» PAGE EXTRACT:
Ensign v. Pennsylvania, 227 U.S. 592 (1913)

Ensign v. Pennsylvania

No. 123, 124

Argued January 20, 1913

Decided February 24, 1313

227 U.S. 592

Syllabus

The Fifth Amendment is not obligatory upon the states or their judicial establishments, and regulates the procedure of federal courts only. Twining v. New Jersey,211 U. S. 78.

A violation of defendant's rights under a provision in the state constitution which is identical to one in the federal Constitution which is only obligatory on the federal courts does not infringe a federal right.

The word "testimony" more properly refers to oral evidence than to documentary, and it is reasonable that a distinction should be made between the two.

The prohibition in § 9 of the Bankruptcy Act of 1898 against offering testimony given by the bankrupt in accordance with the provisions of that section as evidence in any criminal proceeding applies only to the testimony, and not to the schedules referred to therein.

» REQUESTS:
**1)** Answer these from the Ensign v. Pennsylvania excerpt, one line each:
(a) On what date was the case argued?
(b) Which case does the syllabus cite for its statement about the Fifth Amendment?
(c) Which section of the Bankruptcy Act of 1898 does the syllabus name?
**2)** Duplicate the part of the Ensign v. Pennsylvania excerpt starting at "Decided February 24, 1313" and ending at "Jersey,211 U. S. 78.".
**3)** Go on with the Ensign v. Pennsylvania excerpt from the point where it stops.

» SUPPLIED DATA:

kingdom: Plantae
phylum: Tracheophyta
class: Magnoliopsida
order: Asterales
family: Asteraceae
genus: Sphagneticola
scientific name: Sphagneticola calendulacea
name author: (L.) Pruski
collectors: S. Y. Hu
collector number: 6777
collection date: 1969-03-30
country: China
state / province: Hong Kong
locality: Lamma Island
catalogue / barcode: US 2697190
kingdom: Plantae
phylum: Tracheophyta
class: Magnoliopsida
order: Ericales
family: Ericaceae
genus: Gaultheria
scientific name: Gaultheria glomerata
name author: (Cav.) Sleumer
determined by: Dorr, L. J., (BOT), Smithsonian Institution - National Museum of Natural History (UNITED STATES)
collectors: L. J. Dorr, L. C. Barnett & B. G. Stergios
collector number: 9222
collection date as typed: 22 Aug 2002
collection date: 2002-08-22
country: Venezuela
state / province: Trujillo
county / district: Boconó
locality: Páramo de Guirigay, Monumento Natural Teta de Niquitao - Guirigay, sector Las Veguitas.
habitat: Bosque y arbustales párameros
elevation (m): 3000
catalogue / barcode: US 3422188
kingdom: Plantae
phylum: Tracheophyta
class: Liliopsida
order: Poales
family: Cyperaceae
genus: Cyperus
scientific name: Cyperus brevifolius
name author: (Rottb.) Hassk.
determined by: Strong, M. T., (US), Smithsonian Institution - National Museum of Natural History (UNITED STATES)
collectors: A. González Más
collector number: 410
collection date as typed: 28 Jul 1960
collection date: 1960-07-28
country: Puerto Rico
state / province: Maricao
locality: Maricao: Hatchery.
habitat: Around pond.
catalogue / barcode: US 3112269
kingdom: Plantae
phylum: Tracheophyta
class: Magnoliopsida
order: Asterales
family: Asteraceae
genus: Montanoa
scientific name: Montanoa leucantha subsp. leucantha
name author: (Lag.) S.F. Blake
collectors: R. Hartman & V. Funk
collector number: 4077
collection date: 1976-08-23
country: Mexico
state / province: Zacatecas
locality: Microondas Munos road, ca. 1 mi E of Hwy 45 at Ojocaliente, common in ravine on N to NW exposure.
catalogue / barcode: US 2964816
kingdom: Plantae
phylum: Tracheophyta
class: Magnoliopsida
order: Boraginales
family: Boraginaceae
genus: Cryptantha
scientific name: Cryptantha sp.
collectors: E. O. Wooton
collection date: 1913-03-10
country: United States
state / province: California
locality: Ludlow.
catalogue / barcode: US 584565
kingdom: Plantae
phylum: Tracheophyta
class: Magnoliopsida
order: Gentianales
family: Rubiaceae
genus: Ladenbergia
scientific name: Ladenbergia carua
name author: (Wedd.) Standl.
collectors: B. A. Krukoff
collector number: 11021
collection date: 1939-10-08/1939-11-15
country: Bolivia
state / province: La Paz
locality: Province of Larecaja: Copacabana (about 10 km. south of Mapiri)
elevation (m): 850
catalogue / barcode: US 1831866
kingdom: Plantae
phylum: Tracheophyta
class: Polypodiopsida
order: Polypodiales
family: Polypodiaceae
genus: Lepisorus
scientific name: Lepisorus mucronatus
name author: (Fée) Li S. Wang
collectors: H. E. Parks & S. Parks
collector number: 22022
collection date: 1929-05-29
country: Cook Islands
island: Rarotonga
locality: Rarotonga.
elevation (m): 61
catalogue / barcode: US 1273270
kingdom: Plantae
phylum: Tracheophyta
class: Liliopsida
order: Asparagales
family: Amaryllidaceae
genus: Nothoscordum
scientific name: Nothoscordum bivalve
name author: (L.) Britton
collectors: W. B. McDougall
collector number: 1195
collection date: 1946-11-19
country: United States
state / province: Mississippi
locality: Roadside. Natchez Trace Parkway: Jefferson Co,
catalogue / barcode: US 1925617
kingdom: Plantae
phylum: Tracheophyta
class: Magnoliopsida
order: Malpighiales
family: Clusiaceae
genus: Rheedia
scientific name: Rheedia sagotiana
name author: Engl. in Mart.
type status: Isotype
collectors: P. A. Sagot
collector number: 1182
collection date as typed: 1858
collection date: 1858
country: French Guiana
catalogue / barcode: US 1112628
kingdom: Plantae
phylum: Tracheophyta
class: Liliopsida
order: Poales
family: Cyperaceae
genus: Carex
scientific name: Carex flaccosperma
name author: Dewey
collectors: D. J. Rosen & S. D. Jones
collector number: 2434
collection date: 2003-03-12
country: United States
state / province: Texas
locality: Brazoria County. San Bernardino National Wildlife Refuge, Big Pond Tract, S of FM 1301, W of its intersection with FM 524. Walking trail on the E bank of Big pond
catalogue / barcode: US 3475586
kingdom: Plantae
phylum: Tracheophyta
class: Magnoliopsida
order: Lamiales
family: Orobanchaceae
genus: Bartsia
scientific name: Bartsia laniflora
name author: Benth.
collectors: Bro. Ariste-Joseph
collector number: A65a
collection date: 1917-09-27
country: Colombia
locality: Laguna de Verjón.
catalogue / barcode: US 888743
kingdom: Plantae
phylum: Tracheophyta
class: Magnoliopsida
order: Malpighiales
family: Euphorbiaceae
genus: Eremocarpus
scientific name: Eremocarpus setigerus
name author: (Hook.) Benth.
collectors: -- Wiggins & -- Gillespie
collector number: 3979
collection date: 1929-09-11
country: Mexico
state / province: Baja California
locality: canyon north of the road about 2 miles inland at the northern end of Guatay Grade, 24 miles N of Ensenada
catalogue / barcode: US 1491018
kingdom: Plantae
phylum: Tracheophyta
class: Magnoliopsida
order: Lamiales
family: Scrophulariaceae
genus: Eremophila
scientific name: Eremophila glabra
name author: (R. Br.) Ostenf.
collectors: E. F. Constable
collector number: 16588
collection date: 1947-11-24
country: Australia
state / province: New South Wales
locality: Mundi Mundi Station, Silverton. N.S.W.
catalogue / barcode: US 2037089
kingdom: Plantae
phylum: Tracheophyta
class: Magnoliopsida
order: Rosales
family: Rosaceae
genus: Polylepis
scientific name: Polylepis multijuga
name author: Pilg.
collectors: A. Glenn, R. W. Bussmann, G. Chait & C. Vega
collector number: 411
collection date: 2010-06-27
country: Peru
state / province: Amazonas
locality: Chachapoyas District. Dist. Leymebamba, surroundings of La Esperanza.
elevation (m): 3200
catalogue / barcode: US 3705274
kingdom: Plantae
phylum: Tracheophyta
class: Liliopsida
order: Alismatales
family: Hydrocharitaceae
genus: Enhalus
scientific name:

» RESPONSES:
**1)**
(a) January 20, 1913
(b) Twining v. New Jersey, 211 U.S. 78
(c) § 9

**2)**
Decided February 24, 1313

227 U.S. 592

Syllabus

The Fifth Amendment is not obligatory upon the states or their judicial establishments, and regulates the procedure of federal courts only. Twining v. New Jersey,211 U. S. 78.

**3)**
Rev.Stat. § 860, prohibiting the use of a pleading of a party or discovery of evidence by judicial proceeding against him in a criminal proceeding, while in force, was limited by its own terms to proceedings in the federal courts, and does not apply to one in the state court.

Evidence showing the results of an expert examination of the bankrupt's books is not "testimony" within the meaning of § 9 of the Bankruptcy Act of 1898.

Quaere, and not necessary to determine in this case, whether the prohibition in § 9 of the Bankruptcy Act against using testimony of the bankrupt is not limited to criminal proceedings in the federal courts, and does not apply to such proceedings in the state courts.

228 Pa.St. 400 affirmed.

The facts, which involve the question whether schedules filed by the bankrupt are, under the Fifth Amendment to

Page 227 U. S. 593

the federal Constitution and the provisions of the Bankruptcy Act, admissible in a criminal trial of the bankrupt in the state court, are stated in the opinion.